Duke holds interfaith vigil for Nelson Mandela
Members of the Duke University community bowed their heads and clasped hands Tuesday night within Duke Chapel, remembering freedom fighter and president of South Africa Nelson Mandela just days after he died.
“We who believe in freedom cannot rest until it comes,” said Duke Chapel Dean Luke Powery, leading the pews of supporters in prayer. Displayed at the front of the pews was a poster that read, “Mandela for President - The People’s Choice!” Mandela smiled, warm and inviting, in the portrait.
Mandela passed away Thursday at 95. He was remembered Tuesday as a man fighting for equality, education for all, the end of poverty and for liberating fears and striving for goodness.
Duke sophomore Busi Sibeko, who’s from South Africa and the first in her family to go to college, said her generation will never understand what it was like to live in a land torn apart by apartheid, to be denied the right to vote.
“Nelson Mandela once said that death was something inevitable,” Sibeko said. “When a man does something that is considered a duty to his country and his people, he can rest in peace.”

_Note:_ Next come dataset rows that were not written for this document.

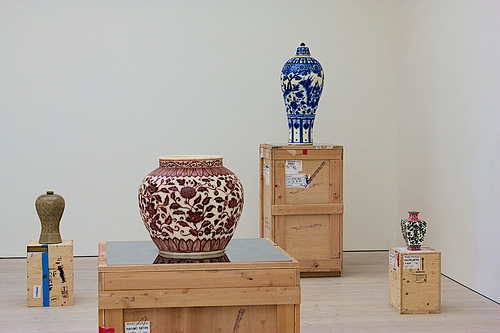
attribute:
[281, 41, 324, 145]
vase — ming, white, ceramic, blue, tall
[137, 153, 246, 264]
vase — ginger, ceramic, rose, purple, white, red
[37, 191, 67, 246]
vase — stoneware, small, green, brown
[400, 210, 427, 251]
vase — smaller, small, multi-colored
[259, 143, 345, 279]
crate — raw wood, vertical, tall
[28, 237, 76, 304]
crate — wooden, small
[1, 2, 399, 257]
wall — painted, white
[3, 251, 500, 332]
floor — clean, wood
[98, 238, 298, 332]
crate — tan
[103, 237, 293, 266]
surface — slick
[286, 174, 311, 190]
sticker — white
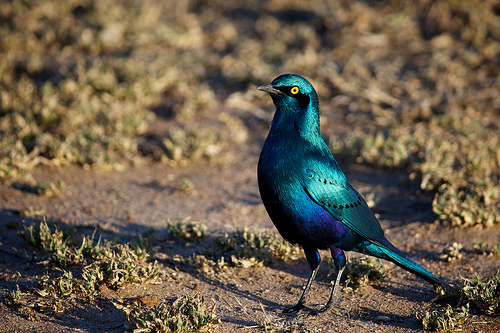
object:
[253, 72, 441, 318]
bird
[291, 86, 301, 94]
eye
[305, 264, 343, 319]
feet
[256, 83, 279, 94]
beak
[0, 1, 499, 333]
ground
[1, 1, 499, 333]
grass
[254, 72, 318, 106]
head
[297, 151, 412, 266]
wing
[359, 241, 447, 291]
tail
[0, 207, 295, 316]
shadow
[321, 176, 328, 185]
dots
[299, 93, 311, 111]
markings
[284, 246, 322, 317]
right leg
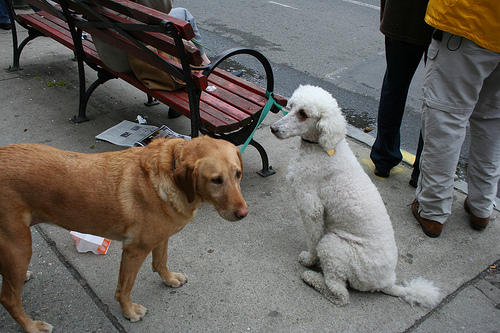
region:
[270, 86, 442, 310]
a poodle sitting on a sidewalk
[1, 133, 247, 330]
a golden retriever standing on a sidewalk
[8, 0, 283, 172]
a black bench with red wooden seat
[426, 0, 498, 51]
a yellow windbreaker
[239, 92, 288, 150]
a green leach attached to a bench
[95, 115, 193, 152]
a magazine on a sidewalk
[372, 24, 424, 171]
a person wearing blue jeans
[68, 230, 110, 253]
a white and orange paper littered on the ground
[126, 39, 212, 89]
a bag on a bench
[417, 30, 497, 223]
a man wearing gray pants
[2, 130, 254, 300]
Brown dog standing on the side walk.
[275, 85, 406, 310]
White poodle standing on the side walk.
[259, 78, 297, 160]
Green leash holding down dogs.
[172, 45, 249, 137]
Red and black bench on the side walk.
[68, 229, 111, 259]
Orange and white bag on the ground.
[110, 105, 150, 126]
Small piece of white trash on the ground.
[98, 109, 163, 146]
Magazine on the ground.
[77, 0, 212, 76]
Person sitting on the bench.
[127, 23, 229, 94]
Brown bag on top of bench.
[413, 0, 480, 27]
Yellow jacket on man's body.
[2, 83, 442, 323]
two dogs on sidewalk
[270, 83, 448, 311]
white dog on sidewalk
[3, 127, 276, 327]
brown dog on sidewalk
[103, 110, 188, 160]
periodical on the sidewalk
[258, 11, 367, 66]
street area where vehicles travel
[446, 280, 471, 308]
crack in the sidewalk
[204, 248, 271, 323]
sidewalk with dogs and people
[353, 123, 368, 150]
curb of the sidewalk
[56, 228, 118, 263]
packaging on the ground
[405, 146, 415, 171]
yellow streak on curb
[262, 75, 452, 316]
a white poodle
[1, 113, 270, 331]
a brown dog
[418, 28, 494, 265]
a person wearing cargo pants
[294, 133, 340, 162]
a collar on the dog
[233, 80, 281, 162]
a green leash tied to the bench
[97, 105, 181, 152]
a magazine under the bench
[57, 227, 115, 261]
trash that is on the ground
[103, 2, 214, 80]
a person sitting on the bench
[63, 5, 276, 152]
a bench on the sidewalk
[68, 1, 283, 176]
a bench that is bolted down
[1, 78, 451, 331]
dogs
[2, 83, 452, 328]
two dogs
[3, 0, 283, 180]
the bench is red painted wood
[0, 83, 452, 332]
one dog is white and one is tan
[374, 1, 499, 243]
two people stand on the sidewalk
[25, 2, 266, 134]
people sit on the bench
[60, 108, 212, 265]
papers are on the ground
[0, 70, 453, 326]
the dogs are tied to the bench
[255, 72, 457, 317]
the white dog is sitting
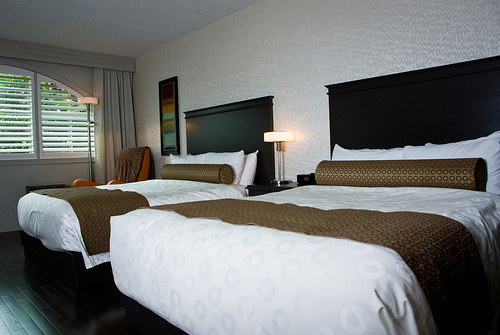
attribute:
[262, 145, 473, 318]
bed — made, brown, white, spread, fancy, neat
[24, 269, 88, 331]
floor — wood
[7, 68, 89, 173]
window — open, white, big, large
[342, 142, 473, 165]
pillow — brown, rolled, long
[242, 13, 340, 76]
weall — white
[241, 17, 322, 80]
wall — clean, white, spotless, close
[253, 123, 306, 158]
lamp — on, yellow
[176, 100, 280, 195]
headboard — black, wooden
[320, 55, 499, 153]
headboard — black, wooden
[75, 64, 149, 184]
curtain — white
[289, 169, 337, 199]
clock — alarm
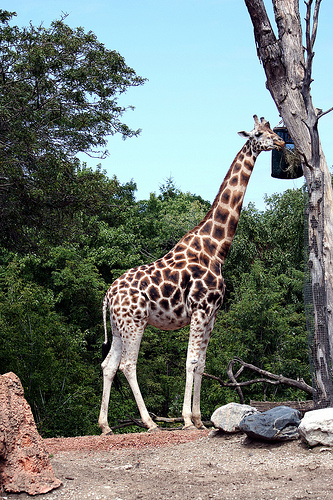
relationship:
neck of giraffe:
[198, 163, 265, 207] [68, 90, 293, 470]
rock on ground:
[188, 360, 317, 469] [64, 392, 261, 499]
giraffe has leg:
[68, 90, 293, 470] [154, 305, 233, 481]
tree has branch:
[260, 24, 312, 122] [221, 6, 280, 78]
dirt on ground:
[94, 407, 179, 457] [64, 392, 261, 499]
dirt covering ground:
[94, 407, 179, 457] [64, 392, 261, 499]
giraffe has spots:
[68, 90, 293, 470] [188, 202, 240, 276]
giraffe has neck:
[68, 90, 293, 470] [198, 163, 265, 207]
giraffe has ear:
[68, 90, 293, 470] [224, 119, 265, 141]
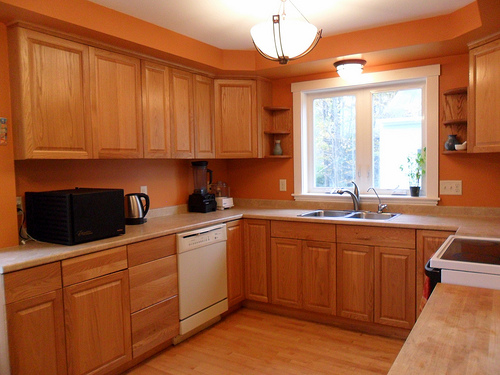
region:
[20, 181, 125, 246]
A black microwave on kitchen counter.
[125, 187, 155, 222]
A coffee pot on kitchen counter.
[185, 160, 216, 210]
A blender on kitchen counter.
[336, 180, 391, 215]
The kitchen faucet.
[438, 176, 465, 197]
Electrical outlet on kitchen wall.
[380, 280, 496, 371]
A beige kitchen counter.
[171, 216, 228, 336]
Dishwasher under kitchen counter.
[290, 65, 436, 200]
Window over kitchen sink.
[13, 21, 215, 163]
Five cabinets in kitchen.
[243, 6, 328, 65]
Light hanging from kitchen ceiling.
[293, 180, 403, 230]
Silver kitchen sink by window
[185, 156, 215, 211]
Black and clear blender next to food processor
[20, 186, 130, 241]
Black microwave on counter top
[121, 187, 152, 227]
Silver coffee pot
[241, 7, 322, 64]
Hanging kitchen light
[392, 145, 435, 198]
Potted plant in window sill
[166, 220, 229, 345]
White dish washer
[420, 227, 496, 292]
Stove top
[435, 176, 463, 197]
Light switch on wall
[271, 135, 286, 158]
Vase on shelf in kitchen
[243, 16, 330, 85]
white light in kitchen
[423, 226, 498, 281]
white appliance with black top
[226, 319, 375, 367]
light brown wood floor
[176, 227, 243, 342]
white dish washer with handle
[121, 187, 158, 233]
silver coffee pot with black handle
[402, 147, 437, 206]
black pot with green plant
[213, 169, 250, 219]
blender with white base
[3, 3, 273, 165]
light brown kitchen cabinets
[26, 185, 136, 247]
black microwave on counter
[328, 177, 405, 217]
several silver faucets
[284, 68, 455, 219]
large over the sink kitchen window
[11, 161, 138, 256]
black microwave on countertop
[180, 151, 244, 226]
small kitchen appliances sitting on counter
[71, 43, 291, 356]
beautiful golden oak cabinetry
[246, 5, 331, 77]
modern pendant kitchen light fixture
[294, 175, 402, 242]
stainless steel sink with a hot water dispenser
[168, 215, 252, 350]
white under the counter dishwasher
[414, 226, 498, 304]
white, flat cooktop stove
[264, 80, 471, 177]
decorative shelves flanking the window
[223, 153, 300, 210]
bright orange painted walls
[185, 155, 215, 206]
Black blender on counter top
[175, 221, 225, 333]
White dishwasher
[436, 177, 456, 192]
Light switches on wall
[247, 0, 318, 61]
Light fixture on ceiling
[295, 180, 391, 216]
Metal kitchen sink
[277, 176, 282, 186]
White power outlet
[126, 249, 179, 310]
Brown wooden kitchen drawer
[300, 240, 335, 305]
Brown wooden cabinet door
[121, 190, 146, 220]
Metallic coffee pot on counter top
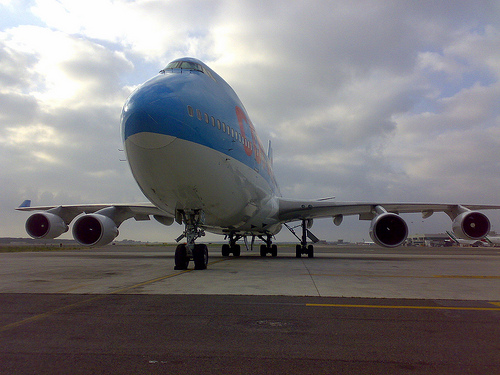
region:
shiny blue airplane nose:
[117, 82, 189, 157]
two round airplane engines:
[361, 200, 491, 252]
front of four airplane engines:
[22, 203, 493, 250]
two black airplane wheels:
[169, 234, 212, 274]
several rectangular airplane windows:
[184, 98, 274, 158]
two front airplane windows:
[158, 53, 207, 74]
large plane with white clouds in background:
[21, 18, 495, 269]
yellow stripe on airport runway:
[290, 289, 499, 325]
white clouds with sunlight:
[9, 12, 116, 174]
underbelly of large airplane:
[118, 136, 263, 207]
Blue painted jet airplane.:
[115, 57, 285, 197]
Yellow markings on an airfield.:
[294, 286, 498, 338]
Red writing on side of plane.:
[237, 106, 293, 186]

“It is in our hands now,” she added. “I urge you all today to go back and think about what your duty is to your country and your people.”
Mandela studied for a bachelor of arts degree but was expelled from the University of Fort Hare for joining a student protest. He continued his schooling through the University of South Africa. He started the Youth League of the African National Congress, South Africa’s national liberation movement, and helped start the first black law firm in South Africa.
In October 1963, Mandela was on trial for sabotage, facing the death penalty. He said, “I have fought against white domination, and I have fought against black domination. I have cherished the ideal of a democratic and free society in which all persons live together in harmony and with equal opportunities.”
He served more than 27 years in prison and was released in 1990. He once said, “No one truly knows a nation until one has been inside its jails.” Four years later, he became South Africa’s first democratically elected president.
Duke professors Catherine Adcock Admay and Karin Shapiro read a tribute to Mandela, written by the Rev. Peter Storey. Storey is a South African Methodist minister and a Duke Divinity School professor.
Storey was chaplain to Nelson Mandela and other political prisoners on Robben Island, a place of banishment and imprisonment in Cape Town. He met Mandela 50 years ago in his jail cell, when he was a newly ordained part-time chaplain.
It was a Sunday, the prisoners’ one day off, but they spent it on lockdown.
“My memories of Mandela were of a strong, vital character in the prime of his manhood, all strength and contained energy,” according to Storey. “He had a ready smile and clearly appreciated the dilemma of a young minister trying, under the cold eyes of the guards, to bring a moment of humanity into this desolate place.”
Mandela was hailed for being a genius of “Ubuntu,” or translated as “human kindness,” the understanding that one life is bound to the lives of others.
“He helped the arc of the moral universe to bend toward justice,” Powery said. “... His life preached a sermon that is echoed all over the world today.”
At the end of the service, Duke Chapel organist David Arcus sat down on the piano bench, leading the crowd with strong chords. Students sang along, reciting the National Anthem of South Africa.
“United we shall stand. Let us live and strive for freedom in South Africa, our land.”